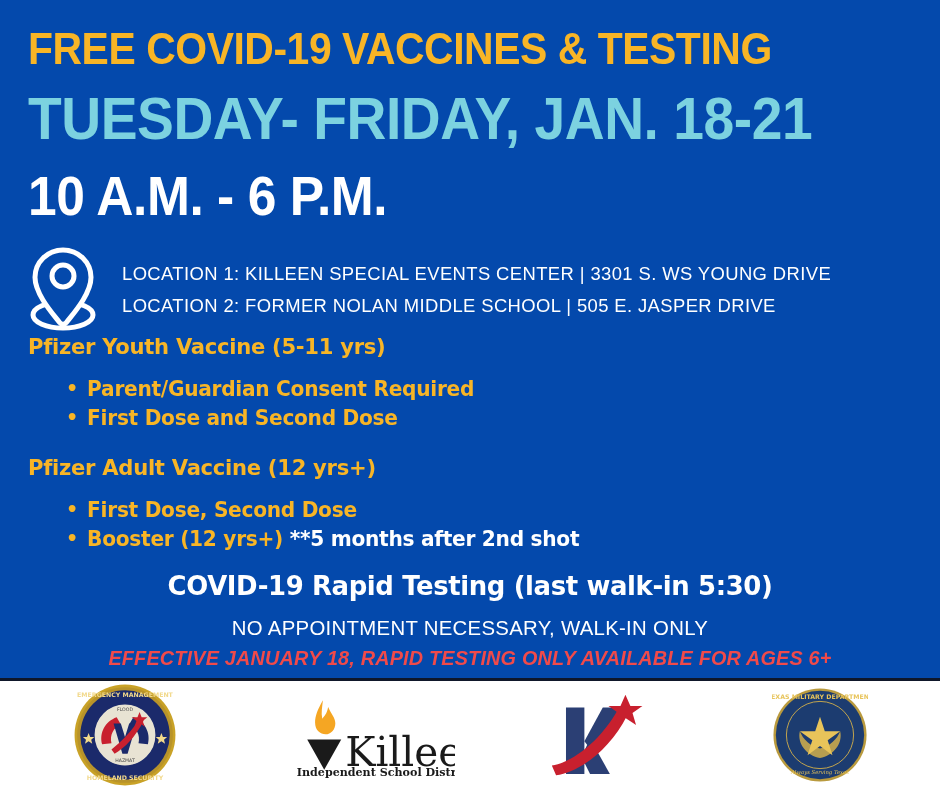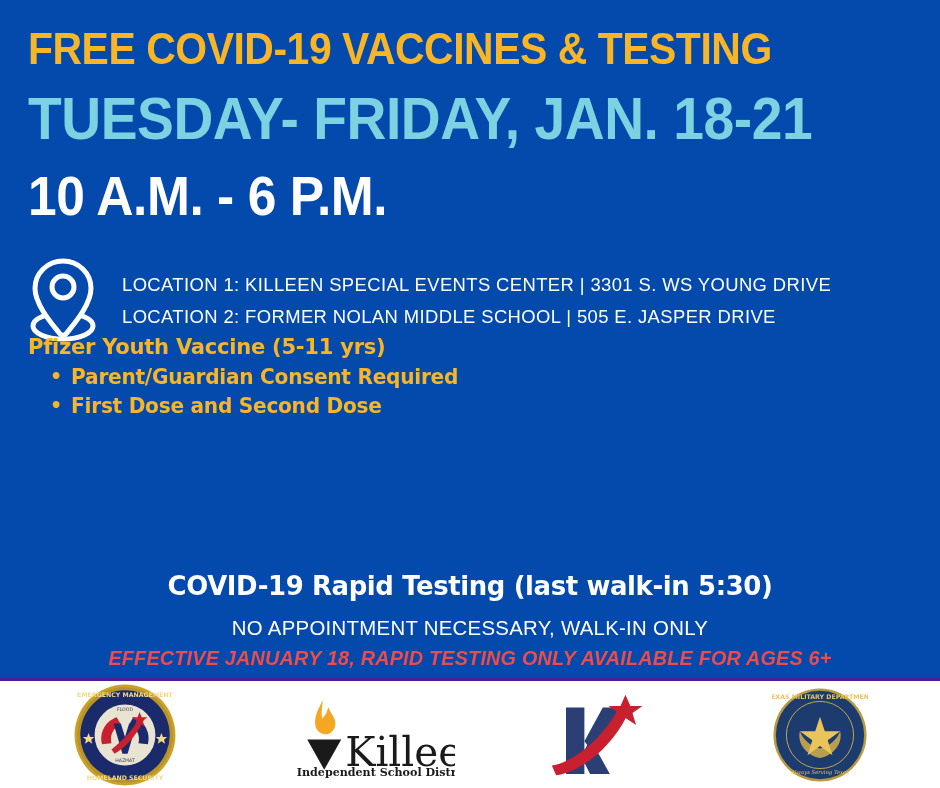--- a/index.html
+++ b/index.html
@@ -2,21 +2,21 @@
 <html><head>
 <meta charset="utf-8">
 <style>
   html, body { margin:0; padding:0; }
   body {
     width:940px; height:788px;
     background:#ffffff;
     font-family:"Liberation Sans", sans-serif;
     overflow:hidden;
   }
-  .poster { position:relative; width:940px; height:708px; background:#4c1d95; }
+  .poster { position:relative; width:940px; height:708px; background:#0f172a; }
 
   .blue-panel {
     position:absolute; left:0; top:0; width:940px; height:678px;
     background:#0449AC;
   }
 
   
   .headline {
     position:absolute;
     font-family:"Liberation Sans Narrow","Liberation Sans", sans-serif;
@@ -39,21 +39,21 @@
   }
   #h-line3 {
     left:28px; top:163px;
     font-size:56px;
     color:#FFFFFF;
     transform:scaleX(0.92);
   }
 
   
   .location-block {
-    position:absolute; left:26px; top:255px;
+    position:absolute; left:26px; top:244px;
     display:flex; align-items:center; gap:22px;
   }
   .pin-icon { width:74px; height:88px; flex:none; }
   .loc-lines { display:flex; flex-direction:column; gap:10px; padding-top:4px; }
   .loc-line {
     font-family:"Liberation Sans Narrow","Liberation Sans", sans-serif;
     font-size:19px; font-weight:500; color:#FFFFFF;
     letter-spacing:0.4px; white-space:nowrap;
     transform:scaleX(0.97); transform-origin:left center;
   }
@@ -66,21 +66,21 @@
   .vax-heading {
     font-family:"DejaVu Sans", sans-serif;
     font-weight:bold;
     font-size:22px;
     color:#F8B526;
     letter-spacing:-0.3px;
     white-space:nowrap;
     margin:0 0 4px 0;
     transform:scaleX(0.96); transform-origin:left center;
   }
-  .vax-list { list-style:none; margin:0; padding:0 0 0 22px; }
+  .vax-list { list-style:none; margin:16px; padding:0 0 0 22px; }
   .vax-item {
     font-family:"DejaVu Sans", sans-serif;
     font-weight:bold;
     font-size:21px;
     color:#F8B526;
     letter-spacing:-0.3px;
     white-space:nowrap;
     line-height:1.40;
     position:relative;
     padding-left:22px;
@@ -163,20 +163,31 @@
     <ul class="vax-list">
       <li class="vax-item">
         <span>Parent/Guardian Consent Required</span>
       </li>
       <li class="vax-item">
         <span>First Dose and Second Dose</span>
       </li>
     </ul>
   </div>
 
+  <div class="vax-section" id="vax-adult">
+    <div class="vax-heading">Pfizer Adult Vaccine (12 yrs+)</div>
+    <ul class="vax-list">
+      <li class="vax-item">
+        <span>First Dose, Second Dose</span>
+      </li>
+      <li class="vax-item">
+        <span>Booster (12 yrs+) </span><span class="note">**5 months after 2nd shot</span>
+      </li>
+    </ul>
+  </div>
 
   <div class="testing-title">COVID-19 Rapid Testing (last walk-in 5:30)</div>
   <div class="testing-sub">NO APPOINTMENT NECESSARY, WALK-IN ONLY</div>
   <div class="testing-note">EFFECTIVE JANUARY 18, RAPID TESTING ONLY AVAILABLE FOR AGES 6+</div>
 
   <div class="footer">
 
     <div class="logo-slot" id="slot-em">
       <svg width="104" height="104" viewBox="0 0 200 200">
         <circle cx="100" cy="100" r="97" fill="#C9A227"></circle>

....................

_HOW TO COMPLETE THIS TASK_: Your task is to write out, exactly, the line that contains "padding-left:22px;" and each line after it to the end of the data, with no other lines.

_EXERCISE OUTPUT_:
     padding-left:22px;
@@ -163,20 +163,31 @@
     <ul class="vax-list">
       <li class="vax-item">
         <span>Parent/Guardian Consent Required</span>
       </li>
       <li class="vax-item">
         <span>First Dose and Second Dose</span>
       </li>
     </ul>
   </div>
 
+  <div class="vax-section" id="vax-adult">
+    <div class="vax-heading">Pfizer Adult Vaccine (12 yrs+)</div>
+    <ul class="vax-list">
+      <li class="vax-item">
+        <span>First Dose, Second Dose</span>
+      </li>
+      <li class="vax-item">
+        <span>Booster (12 yrs+) </span><span class="note">**5 months after 2nd shot</span>
+      </li>
+    </ul>
+  </div>
 
   <div class="testing-title">COVID-19 Rapid Testing (last walk-in 5:30)</div>
   <div class="testing-sub">NO APPOINTMENT NECESSARY, WALK-IN ONLY</div>
   <div class="testing-note">EFFECTIVE JANUARY 18, RAPID TESTING ONLY AVAILABLE FOR AGES 6+</div>
 
   <div class="footer">
 
     <div class="logo-slot" id="slot-em">
       <svg width="104" height="104" viewBox="0 0 200 200">
         <circle cx="100" cy="100" r="97" fill="#C9A227"></circle>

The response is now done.